SUPPLIED RECORDS
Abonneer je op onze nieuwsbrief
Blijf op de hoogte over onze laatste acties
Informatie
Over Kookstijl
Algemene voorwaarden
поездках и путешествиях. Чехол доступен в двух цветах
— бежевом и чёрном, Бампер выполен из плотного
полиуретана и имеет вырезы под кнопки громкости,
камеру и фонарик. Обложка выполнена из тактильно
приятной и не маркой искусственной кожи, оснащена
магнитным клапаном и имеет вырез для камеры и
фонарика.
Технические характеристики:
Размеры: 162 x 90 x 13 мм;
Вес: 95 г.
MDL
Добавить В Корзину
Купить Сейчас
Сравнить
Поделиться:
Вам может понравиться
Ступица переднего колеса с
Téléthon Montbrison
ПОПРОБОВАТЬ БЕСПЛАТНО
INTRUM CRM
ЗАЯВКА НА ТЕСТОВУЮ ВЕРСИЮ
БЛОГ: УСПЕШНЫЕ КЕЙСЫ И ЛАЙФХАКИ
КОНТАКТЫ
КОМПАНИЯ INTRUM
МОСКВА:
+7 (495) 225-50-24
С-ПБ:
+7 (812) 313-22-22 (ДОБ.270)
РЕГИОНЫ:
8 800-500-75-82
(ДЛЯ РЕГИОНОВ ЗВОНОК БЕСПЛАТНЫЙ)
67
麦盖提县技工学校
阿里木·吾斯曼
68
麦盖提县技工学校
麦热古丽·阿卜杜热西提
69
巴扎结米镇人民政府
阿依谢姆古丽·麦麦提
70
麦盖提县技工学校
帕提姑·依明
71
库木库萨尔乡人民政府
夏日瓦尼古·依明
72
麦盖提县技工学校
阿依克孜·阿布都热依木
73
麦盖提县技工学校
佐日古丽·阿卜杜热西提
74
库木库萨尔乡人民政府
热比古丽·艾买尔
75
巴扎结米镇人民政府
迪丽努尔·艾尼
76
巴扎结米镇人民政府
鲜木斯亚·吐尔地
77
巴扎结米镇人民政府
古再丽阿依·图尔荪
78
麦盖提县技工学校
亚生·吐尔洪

==

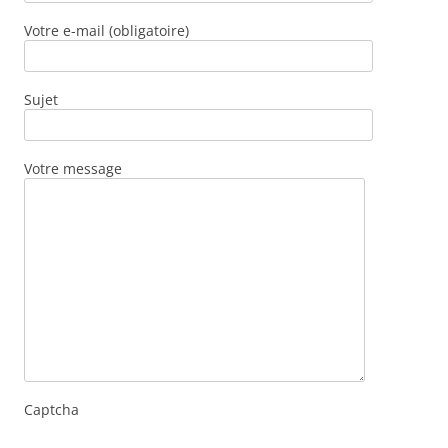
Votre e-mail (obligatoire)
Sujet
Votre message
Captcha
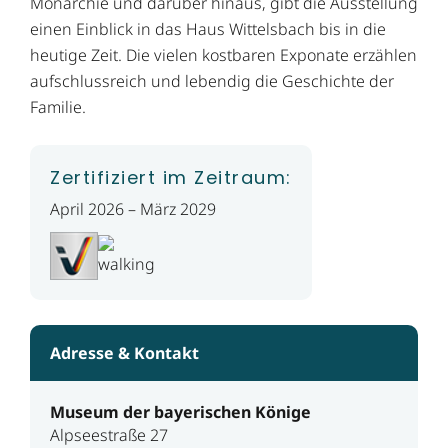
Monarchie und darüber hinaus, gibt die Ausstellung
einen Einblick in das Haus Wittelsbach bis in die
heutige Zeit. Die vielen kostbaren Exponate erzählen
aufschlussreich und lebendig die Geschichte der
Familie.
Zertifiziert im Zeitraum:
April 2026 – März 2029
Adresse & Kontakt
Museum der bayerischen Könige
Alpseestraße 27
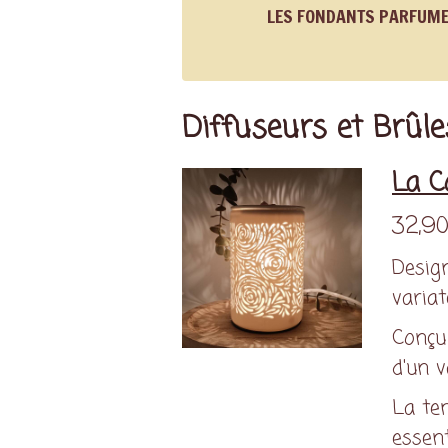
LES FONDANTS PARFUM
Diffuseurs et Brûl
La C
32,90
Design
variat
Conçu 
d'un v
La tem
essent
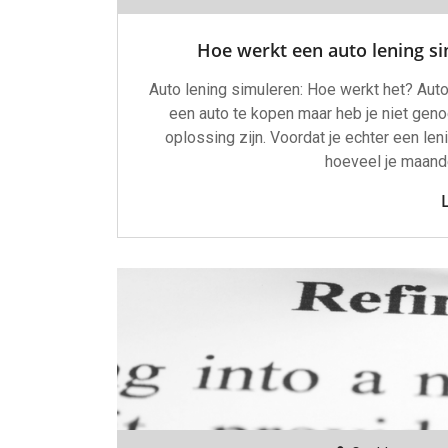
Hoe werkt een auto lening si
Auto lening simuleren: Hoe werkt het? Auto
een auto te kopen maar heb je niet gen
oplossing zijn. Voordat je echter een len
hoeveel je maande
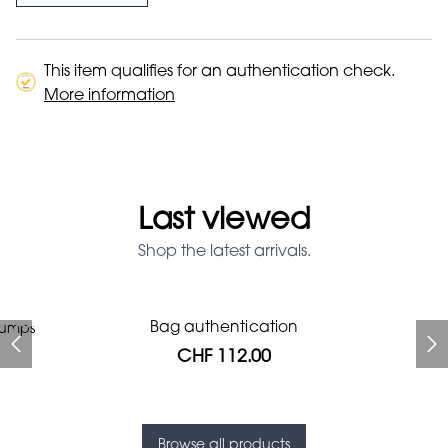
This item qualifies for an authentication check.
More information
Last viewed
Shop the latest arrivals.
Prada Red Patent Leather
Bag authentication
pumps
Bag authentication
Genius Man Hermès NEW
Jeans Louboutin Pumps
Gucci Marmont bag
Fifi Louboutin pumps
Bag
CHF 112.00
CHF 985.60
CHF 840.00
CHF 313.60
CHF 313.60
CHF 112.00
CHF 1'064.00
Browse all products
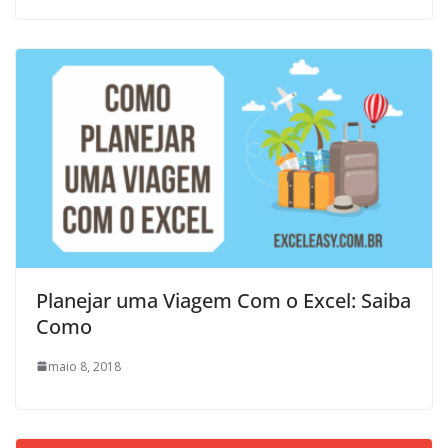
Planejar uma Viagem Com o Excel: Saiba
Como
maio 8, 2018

--

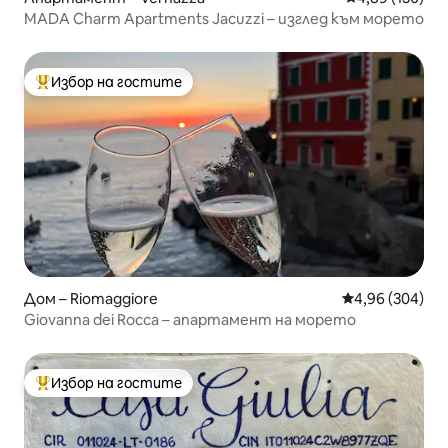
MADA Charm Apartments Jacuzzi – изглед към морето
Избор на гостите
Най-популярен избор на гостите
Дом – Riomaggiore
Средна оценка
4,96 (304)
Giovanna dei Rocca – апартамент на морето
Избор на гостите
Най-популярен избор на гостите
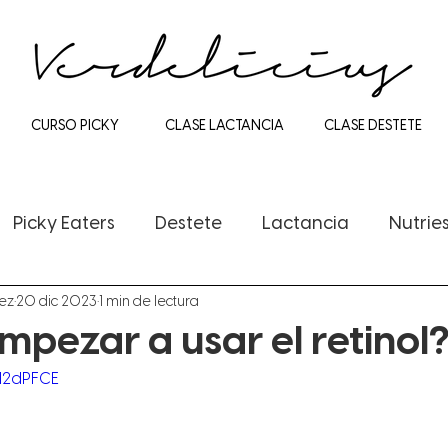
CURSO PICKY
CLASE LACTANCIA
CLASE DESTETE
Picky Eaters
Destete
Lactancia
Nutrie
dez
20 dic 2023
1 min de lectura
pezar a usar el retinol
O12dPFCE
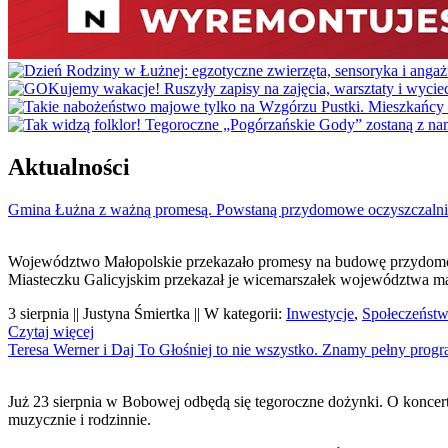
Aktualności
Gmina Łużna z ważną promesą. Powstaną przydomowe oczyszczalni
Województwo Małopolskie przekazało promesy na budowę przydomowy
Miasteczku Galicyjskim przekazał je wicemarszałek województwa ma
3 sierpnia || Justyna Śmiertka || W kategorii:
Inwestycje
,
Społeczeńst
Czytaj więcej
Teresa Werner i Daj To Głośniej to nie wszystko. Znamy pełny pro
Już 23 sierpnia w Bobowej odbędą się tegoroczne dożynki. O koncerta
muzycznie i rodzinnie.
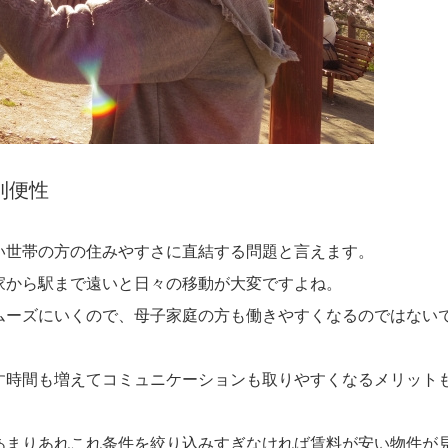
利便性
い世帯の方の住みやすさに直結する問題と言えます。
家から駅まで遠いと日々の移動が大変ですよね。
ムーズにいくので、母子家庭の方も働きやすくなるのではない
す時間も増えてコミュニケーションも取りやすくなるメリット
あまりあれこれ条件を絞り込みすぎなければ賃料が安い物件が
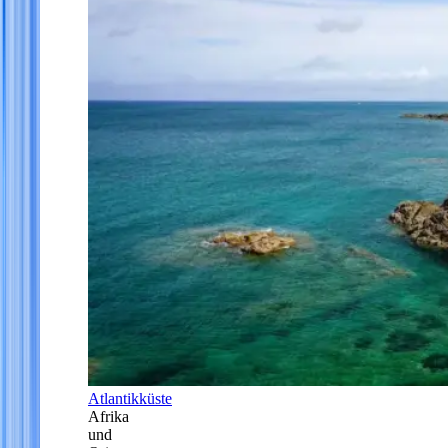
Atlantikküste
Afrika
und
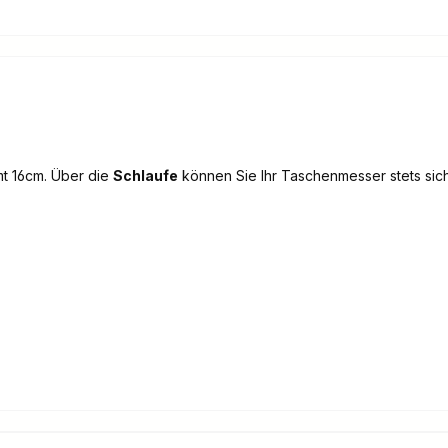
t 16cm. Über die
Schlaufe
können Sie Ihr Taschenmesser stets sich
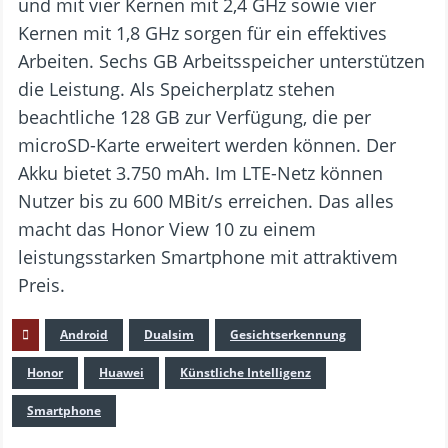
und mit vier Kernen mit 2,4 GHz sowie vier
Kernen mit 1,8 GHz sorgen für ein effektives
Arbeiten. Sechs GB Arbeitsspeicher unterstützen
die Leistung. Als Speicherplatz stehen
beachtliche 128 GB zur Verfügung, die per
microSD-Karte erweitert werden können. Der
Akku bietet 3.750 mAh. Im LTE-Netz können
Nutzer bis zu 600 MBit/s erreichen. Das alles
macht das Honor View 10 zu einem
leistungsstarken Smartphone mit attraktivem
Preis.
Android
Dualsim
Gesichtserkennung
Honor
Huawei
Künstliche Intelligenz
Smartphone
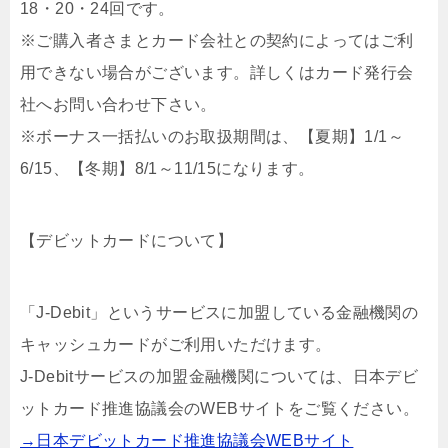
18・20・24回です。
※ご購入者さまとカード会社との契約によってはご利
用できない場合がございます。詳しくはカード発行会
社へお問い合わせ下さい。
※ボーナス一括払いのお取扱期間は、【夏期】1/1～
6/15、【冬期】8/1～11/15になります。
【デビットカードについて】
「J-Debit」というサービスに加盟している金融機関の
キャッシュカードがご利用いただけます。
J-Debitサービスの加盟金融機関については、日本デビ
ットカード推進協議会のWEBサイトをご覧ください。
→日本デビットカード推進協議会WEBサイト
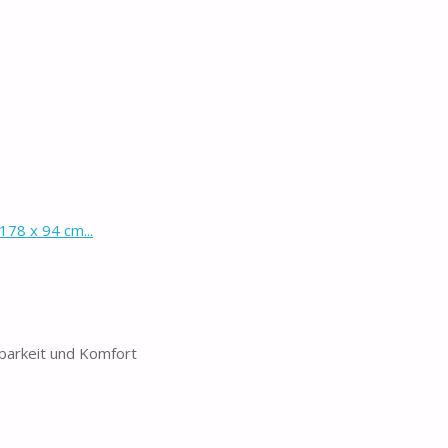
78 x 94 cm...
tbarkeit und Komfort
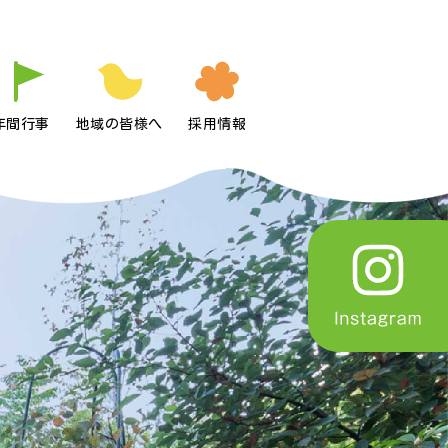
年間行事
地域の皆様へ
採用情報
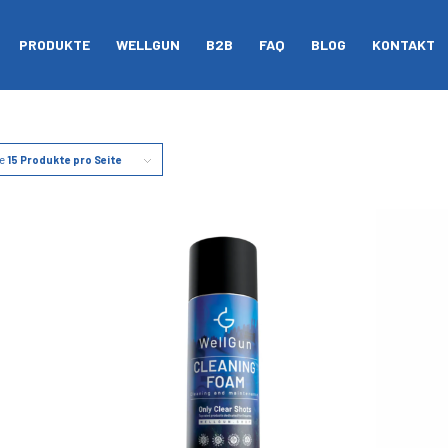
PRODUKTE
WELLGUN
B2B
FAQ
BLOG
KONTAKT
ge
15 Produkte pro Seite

PROBLEM DESCRIPTION
Rewrite the lines starting at the one containing "Hoe werkt een auto lening si" and ending at the one containing "Browse all products", with "Bag authentication" changed to "Authentication service" and everything else left as it is. Leave the pictures out of your answer.

RESULT OF THE TASK
Hoe werkt een auto lening si
Auto lening simuleren: Hoe werkt het? Auto
een auto te kopen maar heb je niet gen
oplossing zijn. Voordat je echter een len
hoeveel je maande
This item qualifies for an authentication check.
More information
Last viewed
Shop the latest arrivals.
Prada Red Patent Leather
Authentication service
pumps
Authentication service
Genius Man Hermès NEW
Jeans Louboutin Pumps
Gucci Marmont bag
Fifi Louboutin pumps
Bag
CHF 112.00
CHF 985.60
CHF 840.00
CHF 313.60
CHF 313.60
CHF 112.00
CHF 1'064.00
Browse all products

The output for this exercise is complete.